Пришлось подниматься чуть не ползком по отвесной тропинке, сплошь усыпанной палыми листьями, где нетрудно было поскользнуться. Дыхание у меня перехватывало, но тем отчаянней я спешил, при каждом шаге нажимая кулаком на колено. Остальные все больше отставали от меня. Одна только танцовщица, высоко подоткнув подол кимоно, поспевала за мной, не приближаясь, но и не удаляясь.
Иногда я с ней заговаривал. Она останавливалась с испуганной улыбкой и отвечала мне. Я поджидал ее, чтобы она успела нагнать меня, но танцовщица замирала неподвижно и продолжала путь только тогда, когда я трогался с места. Тропинка петляла и делалась все круче, а я все убыстрял шаги, но танцовщица упорно взбиралась на гору вслед за мной, сохраняя все то же расстояние. В горах парила тишина. Наши попутчики остались далеко позади, даже голоса их больше не долетали до нас. – Где в Токио ваш дом? – О, я живу в студенческом общежитии.
– И я побывала в Токио. Мы ездили туда исполнять пляски на празднике цветения вишен. Только я маленькая была, ничего не помню.
Танцовщица бросала мне один вопрос за другим:
– А у вас есть отец? А вы ездили в Кофу? Заводила разговор о том, приглашу ли я ее в кино, или вдруг начинала рассказывать об умершем ребенке.
Мы поднялись на вершину горы. Танцовщица поставила барабан на скамейку посреди иссохших трав и платочком отерла пот с лица. Потом смахнула пыль со своих ног и вдруг, присев передо мной на корточки, стала смахивать дорожную пыль с моих длинных хакама. Я рывком откинулся назад, и она невольно упала на колени. Низко пригнувшись, танцовщица все же отряхнула пыль с моей одежды. Наконец, спустив свой подоткнутый кверху подол, она встала и перевела дыхание.

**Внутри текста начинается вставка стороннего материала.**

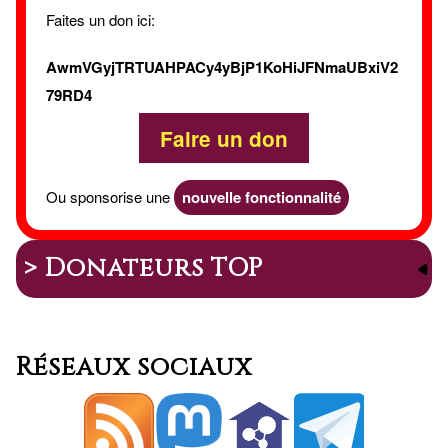
Faites un don ici:
AwmVGyjTRTUAHPACy4yBjP1KoHiJFNmaUBxiV2
79RD4
Faire un don
Ou sponsorise une
nouvelle fonctionnalité
> Donateurs TOP
Réseaux sociaux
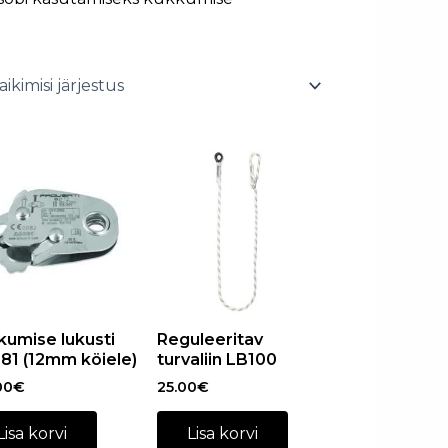
kumise lukusti
Reguleeritav
81 (12mm köiele)
turvaliin LB100
00
€
25.00
€
Lisa korvi
Lisa korvi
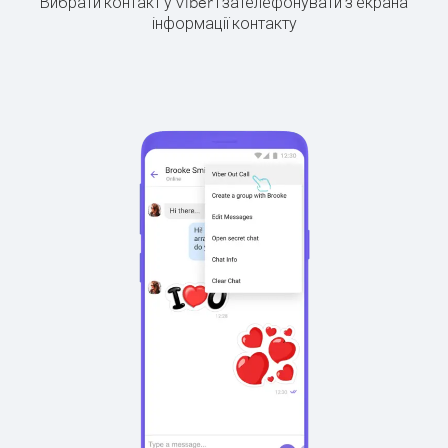
Вибрати контакт у Viber і зателефонувати з екрана
інформації контакту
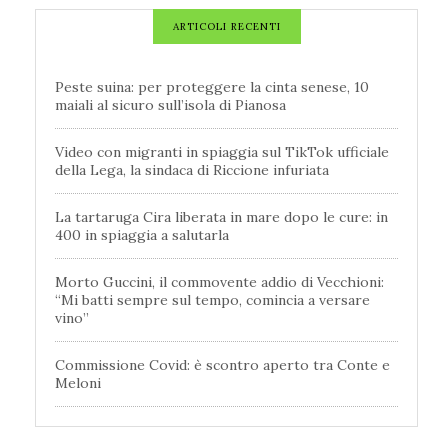
ARTICOLI RECENTI
Peste suina: per proteggere la cinta senese, 10
maiali al sicuro sull’isola di Pianosa
Video con migranti in spiaggia sul TikTok ufficiale
della Lega, la sindaca di Riccione infuriata
La tartaruga Cira liberata in mare dopo le cure: in
400 in spiaggia a salutarla
Morto Guccini, il commovente addio di Vecchioni:
“Mi batti sempre sul tempo, comincia a versare
vino”
Commissione Covid: è scontro aperto tra Conte e
Meloni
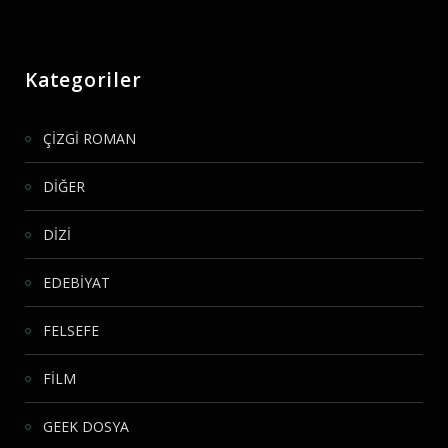
Kategoriler
ÇİZGİ ROMAN
DİĞER
DİZİ
EDEBİYAT
FELSEFE
FİLM
GEEK DOSYA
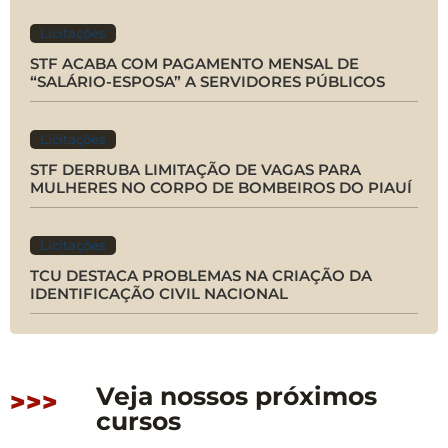
Licitações
STF ACABA COM PAGAMENTO MENSAL DE
“SALÁRIO-ESPOSA” A SERVIDORES PÚBLICOS
Licitações
STF DERRUBA LIMITAÇÃO DE VAGAS PARA
MULHERES NO CORPO DE BOMBEIROS DO PIAUÍ
Licitações
TCU DESTACA PROBLEMAS NA CRIAÇÃO DA
IDENTIFICAÇÃO CIVIL NACIONAL
Veja nossos próximos
>>>
cursos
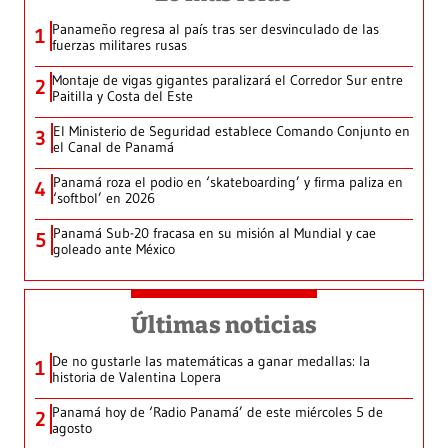
Panameño regresa al país tras ser desvinculado de las
1
fuerzas militares rusas
Montaje de vigas gigantes paralizará el Corredor Sur entre
2
Paitilla y Costa del Este
El Ministerio de Seguridad establece Comando Conjunto en
3
el Canal de Panamá
Panamá roza el podio en ‘skateboarding’ y firma paliza en
4
‘softbol’ en 2026
Panamá Sub-20 fracasa en su misión al Mundial y cae
5
goleado ante México
Últimas noticias
De no gustarle las matemáticas a ganar medallas: la
1
historia de Valentina Lopera
Panamá hoy de ‘Radio Panamá’ de este miércoles 5 de
2
agosto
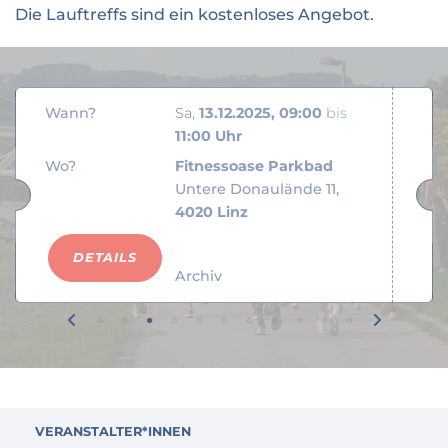
Die Lauftreffs sind ein kostenloses Angebot.
Wann?
Sa
13.12.2025, 09:00
bis
11:00 Uhr
Wo?
Fitnessoase Parkbad
Untere Donaulände 11
4020 Linz
DETAILS
Archiv
VERANSTALTER*INNEN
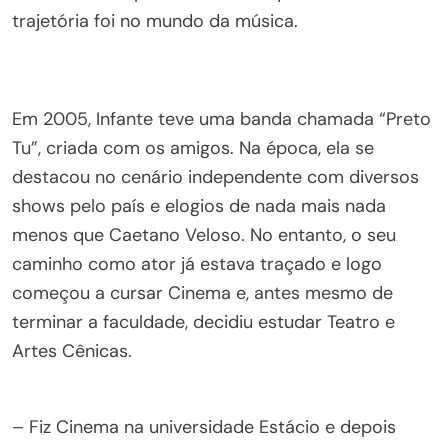
trajetória foi no mundo da música.
Em 2005, Infante teve uma banda chamada “Preto
Tu”, criada com os amigos. Na época, ela se
destacou no cenário independente com diversos
shows pelo país e elogios de nada mais nada
menos que Caetano Veloso. No entanto, o seu
caminho como ator já estava traçado e logo
começou a cursar Cinema e, antes mesmo de
terminar a faculdade, decidiu estudar Teatro e
Artes Cênicas.
– Fiz Cinema na universidade Estácio e depois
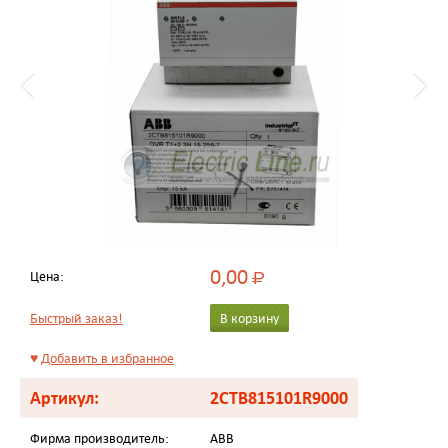
0,00
Цена:
Р
Быстрый заказ!
В корзину
♥
Добавить в избранное
Артикул:
2CTB815101R9000
Фирма производитель:
ABB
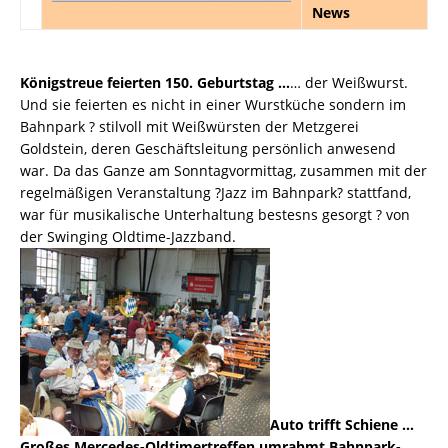
News
Königstreue feierten 150. Geburtstag …
… der Weißwurst.
Und sie feierten es nicht in einer Wurstküche sondern im
Bahnpark ? stilvoll mit Weißwürsten der Metzgerei
Goldstein, deren Geschäftsleitung persönlich anwesend
war. Da das Ganze am Sonntagvormittag, zusammen mit der
regelmäßigen Veranstaltung ?Jazz im Bahnpark? stattfand,
war für musikalische Unterhaltung bestesns gesorgt ? von
der Swinging Oldtime-Jazzband.
Auto trifft Schiene …
Großes Mercedes-Oldtimertreffen umrahmt Bahnpark-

– Сели бы отдохнуть! – сказала она. Мимо пролетела стая птичек. Было слышно, как шелестят сухие листья, когда птицы садятся на ветви, – такая тишина стояла кругом.
– Почему вы так быстро шли? – Танцовщице, видимо, было очень жарко.
Я легонько постучал пальцем по барабану, и птицы испуганно вспорхнули.
– Ах, как хочется пить!
– Погодите, пойду поищу воды.
Но танцовщица скоро вернулась ни с чем из рощи пожелтевших деревьев.
– А чем вы заняты, когда живете в Осима?
Тут вдруг танцовщица ни к селу ни к городу назвала два-три женских имени и принялась лепетать что-то уж совсем для меня непонятное. Кажется, дело происходило в Кофу, а не на острове Осима.